2019年入試問題研究に戻る阪大理系第4問解答
(1) 分数 $ \dfrac{p}{q} $ が既約,つまり $ p $ と $ q $ の最大公約数が1とする. $ p+q $ と $ p $ の最大公約数を $ d $ とすると, $ p+q $ と $ p $ が $ d $ の倍数となり,その結果 $ q $ も $ d $ の倍数となる. つまり $ d $ は $ p $ と $ q $ の公約数である.よって $ d=1 $ .つまり分数 $ \dfrac{p}{p+q} $ は既約である. 同様に分数 $ \dfrac{p+q}{q} $ も既約である. $ \dfrac{1}{1} $ は既約なので,この構成方法で得られるすべての分数は既約である.

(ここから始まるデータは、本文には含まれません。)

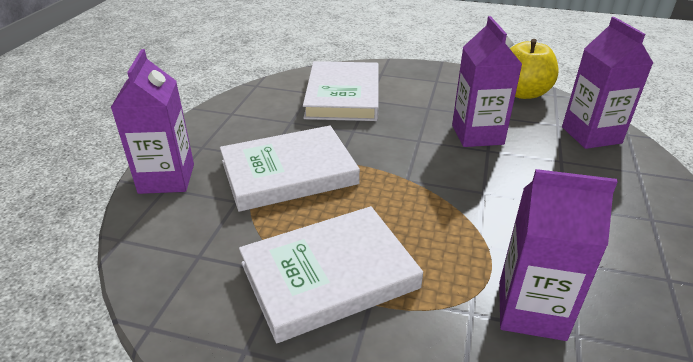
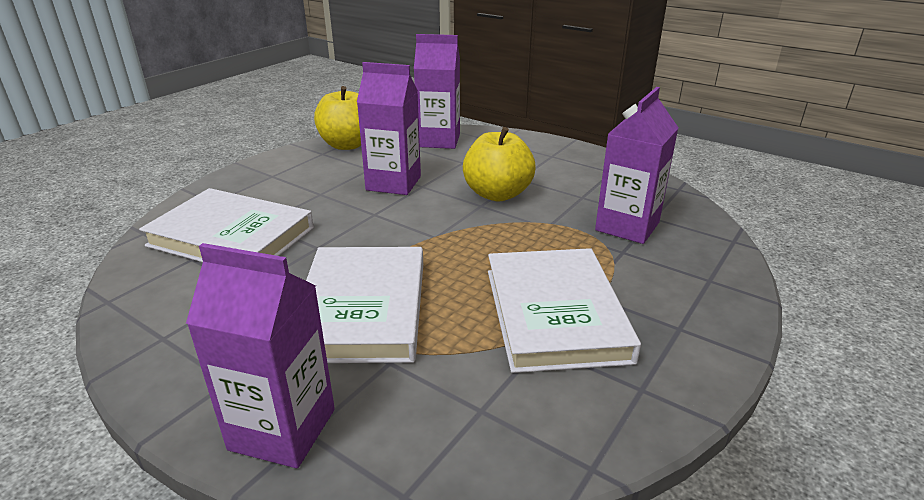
camera: 70 degrees left, 5 degrees down
none -> yellow apple [463,127,535,202]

(2) 正の有理数でこの樹形図に現れないものが存在するとする.そのなかで,(分母)+(分子)が最小であるものを $ \dfrac{p}{q} $ とする. $ q >p $ のとき, $ \dfrac{p}{q}=\dfrac{p}{q-p+p} $ なので,分数 $ \dfrac{p}{q} $ は分数 $ \dfrac{p}{q-p} $ から作られる. $ \dfrac{p}{q} $ は存在しない有理数で $ p+q $ が最小であったから,分数 $ \dfrac{p}{q-p} $ は樹形図に存在する. この結果, $ \dfrac{p}{q} $ も存在し,存在しないという仮定と矛盾した. $ q< p $ のとき, $ \dfrac{p}{q}=\dfrac{p-q+q}{q} $ なので分数 $ \dfrac{p-q}{q} $ から作られ,存在しないという仮定と矛盾した.
よって,すべての正の有理数がこの樹形図に現れる.(3) 分数 $ \dfrac{p}{q} $ が 分数 $ \dfrac{x}{y} $ から作られるとする. $ q >p $ のときは分数 $ \dfrac{x}{x+y}=\dfrac{p}{q} $ となり,既約分数なので $ p=x $ , $ q=x+y $ である. $ q< p $ のときは分数 $ \dfrac{x+y}{y}=\dfrac{p}{q} $ となり,既約分数なので $ p=x+y $ , $ q=y $ である. それぞれ, $ (x,\ y) $ は $ (p,\ q-p) $ または $ (p-q,\ q) $ と, 分数 $ \dfrac{p}{q} $ を作る分数は一意に定まる. 従って異なる分数からは異なる分数が作られる. $ n $ 段目までがすべて異なれば, $ n+1 $ 段目までもすべて異なり,2段目まではすべて異なるので,数学的帰納法から この樹形図に現れる有理数はすべて異なる.
(4) $ \dfrac{19}{44} $ を逆にたどると, \[ \begin{array}{l} \dfrac{19}{44},\ \dfrac{19}{25},\ \\ \dfrac{19}{6},\ \dfrac{13}{6},\ \dfrac{7}{6},\ \\ \dfrac{1}{6},\ \dfrac{1}{5},\ \dfrac{1}{4},\ \dfrac{1}{3},\ \dfrac{1}{2},\ \dfrac{1}{1} \end{array} \] 従って, $ \dfrac{1}{1} $ からはじめて, 左下に5回で $ \dfrac{1}{6} $ になり,右下に4回で $ \dfrac{19}{6} $ ,左下に2回で $ \dfrac{19}{44} $ になる. よって11段目にある.
$ \dfrac{1}{6} $ からはじまる樹形図の部分は,11段目までに5段あり,11段目のこの部分は分数が $ 2^5=32 $ 個ある. 左下に2回なので, $ \dfrac{19}{44} $ はこの部分の右から4個目にある. つまり左からは $ 32-4+1=29 $ 番目にある.
$ \dfrac{19}{44} $ はこの樹形図の上から11段目の左から29番目に配置される.